**Given records:**

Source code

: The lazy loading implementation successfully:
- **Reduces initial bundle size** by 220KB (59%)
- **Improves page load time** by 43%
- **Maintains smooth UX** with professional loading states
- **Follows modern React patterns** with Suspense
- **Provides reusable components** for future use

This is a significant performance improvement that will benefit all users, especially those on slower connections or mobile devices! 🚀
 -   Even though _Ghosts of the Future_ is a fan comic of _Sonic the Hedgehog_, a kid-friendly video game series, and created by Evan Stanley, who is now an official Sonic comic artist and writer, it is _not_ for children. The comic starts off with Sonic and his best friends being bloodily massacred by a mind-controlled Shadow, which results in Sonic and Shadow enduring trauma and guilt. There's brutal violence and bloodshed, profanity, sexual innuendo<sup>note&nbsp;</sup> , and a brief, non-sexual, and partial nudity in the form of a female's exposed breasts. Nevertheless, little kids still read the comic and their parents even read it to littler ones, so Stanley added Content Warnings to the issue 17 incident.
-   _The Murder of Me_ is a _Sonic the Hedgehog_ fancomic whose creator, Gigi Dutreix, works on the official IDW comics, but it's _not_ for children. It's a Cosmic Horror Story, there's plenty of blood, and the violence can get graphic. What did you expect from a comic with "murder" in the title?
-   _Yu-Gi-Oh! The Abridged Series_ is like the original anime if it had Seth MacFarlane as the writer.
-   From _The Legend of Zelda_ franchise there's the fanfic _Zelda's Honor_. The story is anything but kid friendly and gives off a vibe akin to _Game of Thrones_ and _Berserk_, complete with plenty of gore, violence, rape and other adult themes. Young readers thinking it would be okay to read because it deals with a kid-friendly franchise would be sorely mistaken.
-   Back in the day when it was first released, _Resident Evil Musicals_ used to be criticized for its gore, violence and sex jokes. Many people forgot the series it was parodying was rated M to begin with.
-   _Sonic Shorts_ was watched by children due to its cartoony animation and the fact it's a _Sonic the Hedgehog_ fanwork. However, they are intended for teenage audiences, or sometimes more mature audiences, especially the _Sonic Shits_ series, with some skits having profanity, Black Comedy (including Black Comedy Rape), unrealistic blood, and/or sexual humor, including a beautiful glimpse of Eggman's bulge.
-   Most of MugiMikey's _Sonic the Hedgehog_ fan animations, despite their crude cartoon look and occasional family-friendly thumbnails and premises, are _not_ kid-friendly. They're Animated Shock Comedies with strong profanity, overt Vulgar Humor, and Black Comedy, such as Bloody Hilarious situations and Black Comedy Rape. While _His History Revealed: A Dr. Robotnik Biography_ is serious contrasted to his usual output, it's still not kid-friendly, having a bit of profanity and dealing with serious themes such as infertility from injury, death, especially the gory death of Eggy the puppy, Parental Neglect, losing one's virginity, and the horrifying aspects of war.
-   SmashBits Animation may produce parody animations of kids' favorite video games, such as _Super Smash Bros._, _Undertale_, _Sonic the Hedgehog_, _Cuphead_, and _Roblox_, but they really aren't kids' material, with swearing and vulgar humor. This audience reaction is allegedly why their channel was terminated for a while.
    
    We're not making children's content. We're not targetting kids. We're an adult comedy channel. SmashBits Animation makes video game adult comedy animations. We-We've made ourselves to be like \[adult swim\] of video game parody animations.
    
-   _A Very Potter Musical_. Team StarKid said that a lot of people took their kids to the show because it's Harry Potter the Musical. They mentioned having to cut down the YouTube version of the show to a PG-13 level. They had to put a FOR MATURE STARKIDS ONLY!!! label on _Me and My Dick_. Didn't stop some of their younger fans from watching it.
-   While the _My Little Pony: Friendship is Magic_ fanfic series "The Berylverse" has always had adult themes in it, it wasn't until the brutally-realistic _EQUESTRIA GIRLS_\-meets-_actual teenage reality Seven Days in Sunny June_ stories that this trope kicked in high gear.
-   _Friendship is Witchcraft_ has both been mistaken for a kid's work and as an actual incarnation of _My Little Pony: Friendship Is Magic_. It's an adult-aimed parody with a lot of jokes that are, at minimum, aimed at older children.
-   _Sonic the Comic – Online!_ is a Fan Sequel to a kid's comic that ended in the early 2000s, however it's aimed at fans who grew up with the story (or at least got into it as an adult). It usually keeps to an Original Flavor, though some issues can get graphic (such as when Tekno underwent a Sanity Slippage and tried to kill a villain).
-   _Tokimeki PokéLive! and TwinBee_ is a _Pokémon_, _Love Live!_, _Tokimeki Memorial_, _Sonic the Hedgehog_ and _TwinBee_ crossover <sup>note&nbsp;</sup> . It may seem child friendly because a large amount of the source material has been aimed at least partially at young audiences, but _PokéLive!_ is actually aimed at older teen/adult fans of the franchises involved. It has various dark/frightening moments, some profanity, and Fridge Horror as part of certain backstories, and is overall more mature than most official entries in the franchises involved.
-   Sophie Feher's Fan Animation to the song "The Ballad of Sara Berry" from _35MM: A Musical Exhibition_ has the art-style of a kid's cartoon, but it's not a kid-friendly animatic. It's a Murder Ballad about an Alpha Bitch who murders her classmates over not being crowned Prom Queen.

**What the task asks:** Repeat the listing above in full.

**Response area:**
Source code

: The lazy loading implementation successfully:
- **Reduces initial bundle size** by 220KB (59%)
- **Improves page load time** by 43%
- **Maintains smooth UX** with professional loading states
- **Follows modern React patterns** with Suspense
- **Provides reusable components** for future use

This is a significant performance improvement that will benefit all users, especially those on slower connections or mobile devices! 🚀
 -   Even though _Ghosts of the Future_ is a fan comic of _Sonic the Hedgehog_, a kid-friendly video game series, and created by Evan Stanley, who is now an official Sonic comic artist and writer, it is _not_ for children. The comic starts off with Sonic and his best friends being bloodily massacred by a mind-controlled Shadow, which results in Sonic and Shadow enduring trauma and guilt. There's brutal violence and bloodshed, profanity, sexual innuendo<sup>note&nbsp;</sup> , and a brief, non-sexual, and partial nudity in the form of a female's exposed breasts. Nevertheless, little kids still read the comic and their parents even read it to littler ones, so Stanley added Content Warnings to the issue 17 incident.
-   _The Murder of Me_ is a _Sonic the Hedgehog_ fancomic whose creator, Gigi Dutreix, works on the official IDW comics, but it's _not_ for children. It's a Cosmic Horror Story, there's plenty of blood, and the violence can get graphic. What did you expect from a comic with "murder" in the title?
-   _Yu-Gi-Oh! The Abridged Series_ is like the original anime if it had Seth MacFarlane as the writer.
-   From _The Legend of Zelda_ franchise there's the fanfic _Zelda's Honor_. The story is anything but kid friendly and gives off a vibe akin to _Game of Thrones_ and _Berserk_, complete with plenty of gore, violence, rape and other adult themes. Young readers thinking it would be okay to read because it deals with a kid-friendly franchise would be sorely mistaken.
-   Back in the day when it was first released, _Resident Evil Musicals_ used to be criticized for its gore, violence and sex jokes. Many people forgot the series it was parodying was rated M to begin with.
-   _Sonic Shorts_ was watched by children due to its cartoony animation and the fact it's a _Sonic the Hedgehog_ fanwork. However, they are intended for teenage audiences, or sometimes more mature audiences, especially the _Sonic Shits_ series, with some skits having profanity, Black Comedy (including Black Comedy Rape), unrealistic blood, and/or sexual humor, including a beautiful glimpse of Eggman's bulge.
-   Most of MugiMikey's _Sonic the Hedgehog_ fan animations, despite their crude cartoon look and occasional family-friendly thumbnails and premises, are _not_ kid-friendly. They're Animated Shock Comedies with strong profanity, overt Vulgar Humor, and Black Comedy, such as Bloody Hilarious situations and Black Comedy Rape. While _His History Revealed: A Dr. Robotnik Biography_ is serious contrasted to his usual output, it's still not kid-friendly, having a bit of profanity and dealing with serious themes such as infertility from injury, death, especially the gory death of Eggy the puppy, Parental Neglect, losing one's virginity, and the horrifying aspects of war.
-   SmashBits Animation may produce parody animations of kids' favorite video games, such as _Super Smash Bros._, _Undertale_, _Sonic the Hedgehog_, _Cuphead_, and _Roblox_, but they really aren't kids' material, with swearing and vulgar humor. This audience reaction is allegedly why their channel was terminated for a while.
    
    We're not making children's content. We're not targetting kids. We're an adult comedy channel. SmashBits Animation makes video game adult comedy animations. We-We've made ourselves to be like \[adult swim\] of video game parody animations.
    
-   _A Very Potter Musical_. Team StarKid said that a lot of people took their kids to the show because it's Harry Potter the Musical. They mentioned having to cut down the YouTube version of the show to a PG-13 level. They had to put a FOR MATURE STARKIDS ONLY!!! label on _Me and My Dick_. Didn't stop some of their younger fans from watching it.
-   While the _My Little Pony: Friendship is Magic_ fanfic series "The Berylverse" has always had adult themes in it, it wasn't until the brutally-realistic _EQUESTRIA GIRLS_\-meets-_actual teenage reality Seven Days in Sunny June_ stories that this trope kicked in high gear.
-   _Friendship is Witchcraft_ has both been mistaken for a kid's work and as an actual incarnation of _My Little Pony: Friendship Is Magic_. It's an adult-aimed parody with a lot of jokes that are, at minimum, aimed at older children.
-   _Sonic the Comic – Online!_ is a Fan Sequel to a kid's comic that ended in the early 2000s, however it's aimed at fans who grew up with the story (or at least got into it as an adult). It usually keeps to an Original Flavor, though some issues can get graphic (such as when Tekno underwent a Sanity Slippage and tried to kill a villain).
-   _Tokimeki PokéLive! and TwinBee_ is a _Pokémon_, _Love Live!_, _Tokimeki Memorial_, _Sonic the Hedgehog_ and _TwinBee_ crossover <sup>note&nbsp;</sup> . It may seem child friendly because a large amount of the source material has been aimed at least partially at young audiences, but _PokéLive!_ is actually aimed at older teen/adult fans of the franchises involved. It has various dark/frightening moments, some profanity, and Fridge Horror as part of certain backstories, and is overall more mature than most official entries in the franchises involved.
-   Sophie Feher's Fan Animation to the song "The Ballad of Sara Berry" from _35MM: A Musical Exhibition_ has the art-style of a kid's cartoon, but it's not a kid-friendly animatic. It's a Murder Ballad about an Alpha Bitch who murders her classmates over not being crowned Prom Queen.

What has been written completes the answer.